Whether Joe should make this recommendation depends on what model of professional
responsibility you believe he should follow. In general, the Due-Care Model seems to be
the most appropriate. Most professional codes, such as the code of the National Society of
Professional Engineers (NSPE), require engineers to "hold paramount the safety,
health and welfare of the public in the performance of their professional duties."
This seems to involve more than simply avoiding action that breaks the law or provokes
charges of malpractice. This seems to imply the Due-Care Model.

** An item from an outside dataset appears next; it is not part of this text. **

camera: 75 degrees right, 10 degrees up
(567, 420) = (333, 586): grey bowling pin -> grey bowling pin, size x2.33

The code, however, refers to human health, and we have assumed that there is no threat
to human health. So the question is what holding paramount public "welfare"

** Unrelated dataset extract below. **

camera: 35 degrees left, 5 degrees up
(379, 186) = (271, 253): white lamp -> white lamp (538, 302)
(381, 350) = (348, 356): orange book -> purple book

means in this situation. The term is not defined in the code but has been interpreted by
the NSPE's Board of Ethical Review in case 85-2 as requiring engineers to try to get
designs in a defense project modified in order to save tax dollars. Might it also require
an engineer to at least recommend measures that would prevent substantial environmental
harm, assuming that this environmental harm would adversely affect public welfare? If it
does, Joe has an obligation to recommend that another distillation tower be installed.
If we conclude that Joe should recommend that another distillation tower be installed,
there is still a question how the recommendation should be made. When dealing with
business management, the best approach may not be trying to prove that cutting back to
pollution is good for public welfare, but that it is good for business. Joe should try to
convince his manager that cleaning up the river would give the firm good publicity and
that it probably would eventually be required anyhow.

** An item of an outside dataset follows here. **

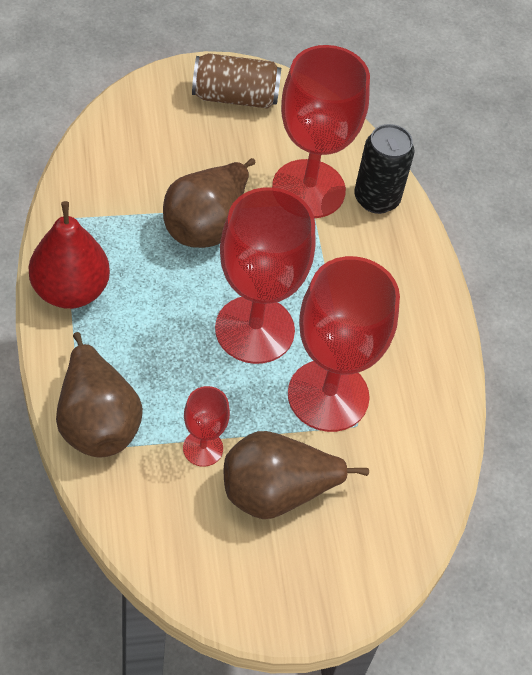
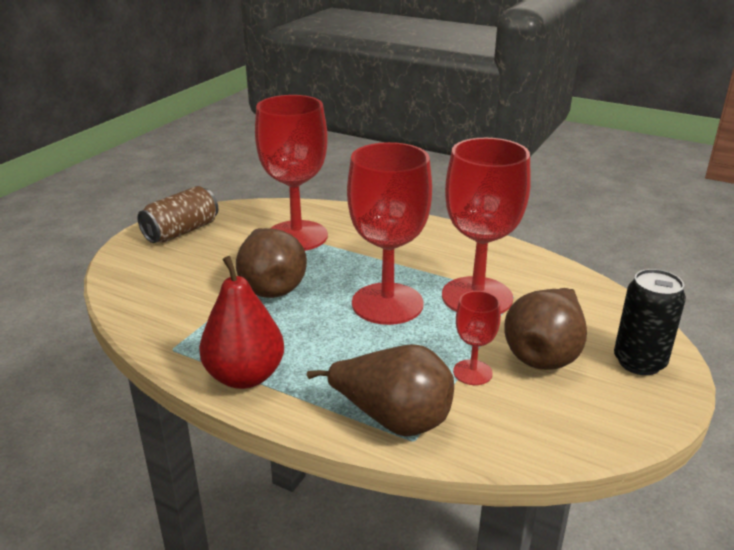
camera: 45 degrees left, 25 degrees down
(376, 199) = (337, 217): black can -> black can (639, 362)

2. (1) We can define a lie as a statement believed to be false or seriously misleading,
made with the intention to deceive.
(2) Whether Joe lies to government officials depends, of course, on what he says.
Suppose he says to officials while they are making their inspection of the plant,
"The present emissions from our plant are never exceeded." Then he would be
lying, because the emissions are exceeded when the excess from the storage tanks is
dumped. Joe might avoid outright lying by refusing to make such statements.
There are however, other types of misrepresentation of the facts besides outright
lying. He might, for example engage in deliberate deception, withhold information, or
simply fail to inform regulators of all of the facts about the plant. If he follows
Vince's instructions, it would probably be impossible for Joe to avoid misrepresentation
in one of these senses, even if he were not to tell a lie. We could certainly consider all
of these types of misrepresentation as types of dishonesty.
(3) Professional codes have a great deal to say about dishonesty. For example, section
II, 3, a of the code of the National Society of Professional Engineers (NSPE) reads:
"Engineers shall be objective and truthful in professional reports, statements or
testimony. They shall include all relevant and pertinent information in such reports,
statements or testimony." This provision speaks directly to Joe's situation and
suggests that withholding information from government officials would be wrong.
There is, furthermore, good reason for the insistence on honesty in the engineering
codes. What engineers (or other professionals) have to offer the public is expert
knowledge and judgment. If professional knowledge and judgment are corrupted by
dishonesty, the value of professional services is undermined. Therefore, the strong
emphasis on honesty in the codes is fully justified. So complying with Vince's instruction
is a violation of professional standards and unjustifiable.